(Data excerpts)

------------------------

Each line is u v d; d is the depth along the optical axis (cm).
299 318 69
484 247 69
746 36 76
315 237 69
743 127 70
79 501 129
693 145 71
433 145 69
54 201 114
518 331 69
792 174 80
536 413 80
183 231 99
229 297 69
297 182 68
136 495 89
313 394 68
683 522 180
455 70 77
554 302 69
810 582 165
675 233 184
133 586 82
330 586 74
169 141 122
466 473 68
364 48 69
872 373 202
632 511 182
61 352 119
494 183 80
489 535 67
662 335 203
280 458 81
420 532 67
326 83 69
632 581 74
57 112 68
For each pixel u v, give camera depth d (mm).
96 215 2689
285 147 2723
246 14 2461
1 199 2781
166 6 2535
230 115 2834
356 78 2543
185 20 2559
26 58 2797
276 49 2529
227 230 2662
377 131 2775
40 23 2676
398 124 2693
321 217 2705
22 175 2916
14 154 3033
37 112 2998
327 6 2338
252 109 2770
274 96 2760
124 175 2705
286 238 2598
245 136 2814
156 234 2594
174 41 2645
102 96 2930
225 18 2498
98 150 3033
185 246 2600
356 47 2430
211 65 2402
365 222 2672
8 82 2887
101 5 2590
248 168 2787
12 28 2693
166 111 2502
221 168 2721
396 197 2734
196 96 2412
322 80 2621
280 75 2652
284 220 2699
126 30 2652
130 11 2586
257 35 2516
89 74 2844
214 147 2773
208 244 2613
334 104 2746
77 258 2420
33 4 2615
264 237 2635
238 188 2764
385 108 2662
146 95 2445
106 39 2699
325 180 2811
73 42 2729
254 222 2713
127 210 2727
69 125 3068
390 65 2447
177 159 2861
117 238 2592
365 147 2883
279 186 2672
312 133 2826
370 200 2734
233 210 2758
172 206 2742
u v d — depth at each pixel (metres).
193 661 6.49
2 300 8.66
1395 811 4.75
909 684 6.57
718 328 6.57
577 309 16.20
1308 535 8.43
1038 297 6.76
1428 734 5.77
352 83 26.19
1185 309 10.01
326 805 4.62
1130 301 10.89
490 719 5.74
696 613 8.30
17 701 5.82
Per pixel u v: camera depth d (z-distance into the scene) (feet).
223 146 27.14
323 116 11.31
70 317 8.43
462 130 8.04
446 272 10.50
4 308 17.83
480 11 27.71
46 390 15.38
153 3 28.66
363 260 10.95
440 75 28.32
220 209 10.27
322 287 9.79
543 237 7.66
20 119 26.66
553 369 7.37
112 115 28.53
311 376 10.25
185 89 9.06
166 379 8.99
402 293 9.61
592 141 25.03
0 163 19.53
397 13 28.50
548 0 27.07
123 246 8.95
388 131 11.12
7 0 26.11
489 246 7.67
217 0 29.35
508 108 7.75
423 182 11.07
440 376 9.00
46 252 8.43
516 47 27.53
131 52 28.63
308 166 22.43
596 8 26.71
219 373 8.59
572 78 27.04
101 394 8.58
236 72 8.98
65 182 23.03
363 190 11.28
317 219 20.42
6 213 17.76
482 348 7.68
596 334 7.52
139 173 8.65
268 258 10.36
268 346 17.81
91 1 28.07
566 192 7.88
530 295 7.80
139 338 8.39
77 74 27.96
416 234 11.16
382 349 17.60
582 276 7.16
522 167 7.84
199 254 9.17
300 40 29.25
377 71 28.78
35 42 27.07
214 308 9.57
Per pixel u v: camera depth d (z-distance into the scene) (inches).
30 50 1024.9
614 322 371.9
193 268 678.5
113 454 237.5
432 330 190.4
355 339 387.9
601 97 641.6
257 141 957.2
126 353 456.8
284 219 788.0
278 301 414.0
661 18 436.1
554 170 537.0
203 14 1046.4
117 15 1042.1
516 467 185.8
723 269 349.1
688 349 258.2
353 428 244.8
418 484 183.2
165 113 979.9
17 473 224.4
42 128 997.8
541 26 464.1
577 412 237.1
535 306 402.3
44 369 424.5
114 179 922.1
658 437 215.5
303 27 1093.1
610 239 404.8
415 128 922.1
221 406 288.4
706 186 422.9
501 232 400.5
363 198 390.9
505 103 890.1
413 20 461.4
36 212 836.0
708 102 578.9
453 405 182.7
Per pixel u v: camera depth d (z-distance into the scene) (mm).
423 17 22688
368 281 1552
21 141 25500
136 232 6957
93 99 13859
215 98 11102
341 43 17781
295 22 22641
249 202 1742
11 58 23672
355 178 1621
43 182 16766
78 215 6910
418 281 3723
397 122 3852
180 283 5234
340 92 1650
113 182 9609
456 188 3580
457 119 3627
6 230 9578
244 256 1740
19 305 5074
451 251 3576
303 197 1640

------------------------

Only the lines from the one holding "284 219 788.0" through the final line of the entries, both included, should be given again, word for word.

284 219 788.0
278 301 414.0
661 18 436.1
554 170 537.0
203 14 1046.4
117 15 1042.1
516 467 185.8
723 269 349.1
688 349 258.2
353 428 244.8
418 484 183.2
165 113 979.9
17 473 224.4
42 128 997.8
541 26 464.1
577 412 237.1
535 306 402.3
44 369 424.5
114 179 922.1
658 437 215.5
303 27 1093.1
610 239 404.8
415 128 922.1
221 406 288.4
706 186 422.9
501 232 400.5
363 198 390.9
505 103 890.1
413 20 461.4
36 212 836.0
708 102 578.9
453 405 182.7
Per pixel u v: camera depth d (z-distance into the scene) (mm).
423 17 22688
368 281 1552
21 141 25500
136 232 6957
93 99 13859
215 98 11102
341 43 17781
295 22 22641
249 202 1742
11 58 23672
355 178 1621
43 182 16766
78 215 6910
418 281 3723
397 122 3852
180 283 5234
340 92 1650
113 182 9609
456 188 3580
457 119 3627
6 230 9578
244 256 1740
19 305 5074
451 251 3576
303 197 1640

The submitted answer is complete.